▸ **PROBLEM DESCRIPTION**
Here is a block of records. Copy every line in it that includes "Обед".

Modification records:
※

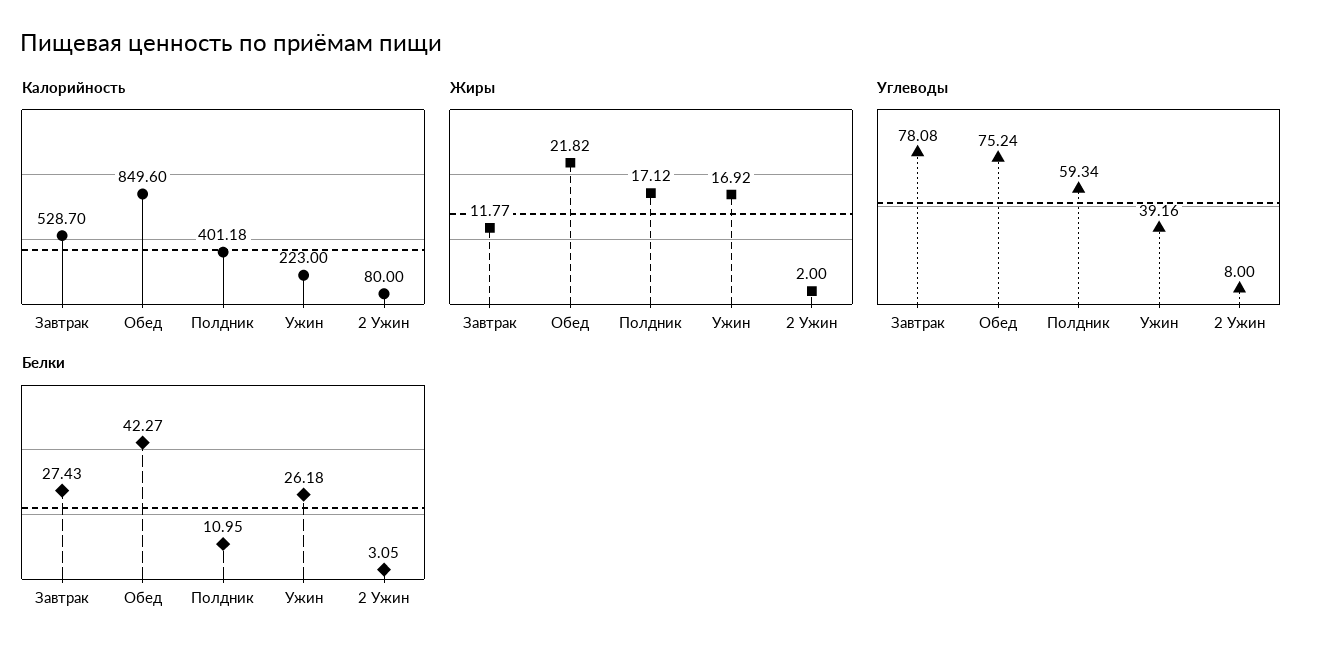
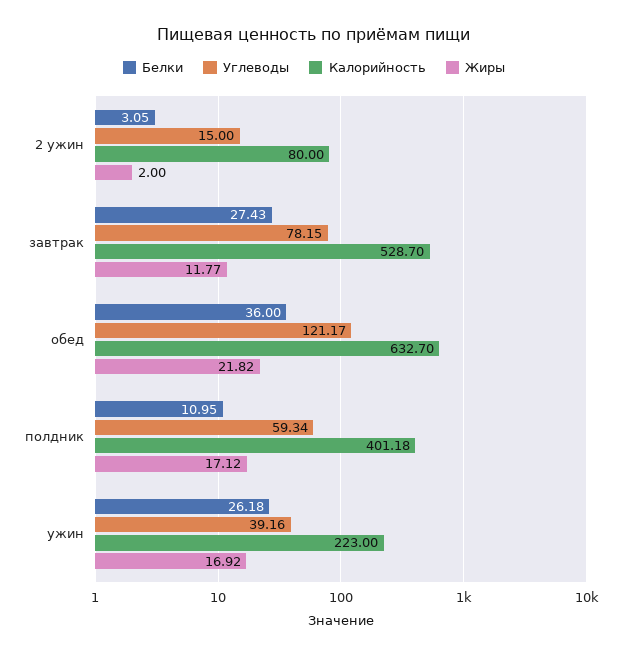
Калорийность, Обед: 849.6 -> 632.7
Углеводы, Завтрак: 78.08 -> 78.15
Углеводы, Обед: 75.24 -> 121.17
Углеводы, 2 Ужин: 8 -> 15
Белки, Обед: 42.27 -> 36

※

▸ **ANSWER TO THE PROBLEM**
Калорийность, Обед: 849.6 -> 632.7
Углеводы, Обед: 75.24 -> 121.17
Белки, Обед: 42.27 -> 36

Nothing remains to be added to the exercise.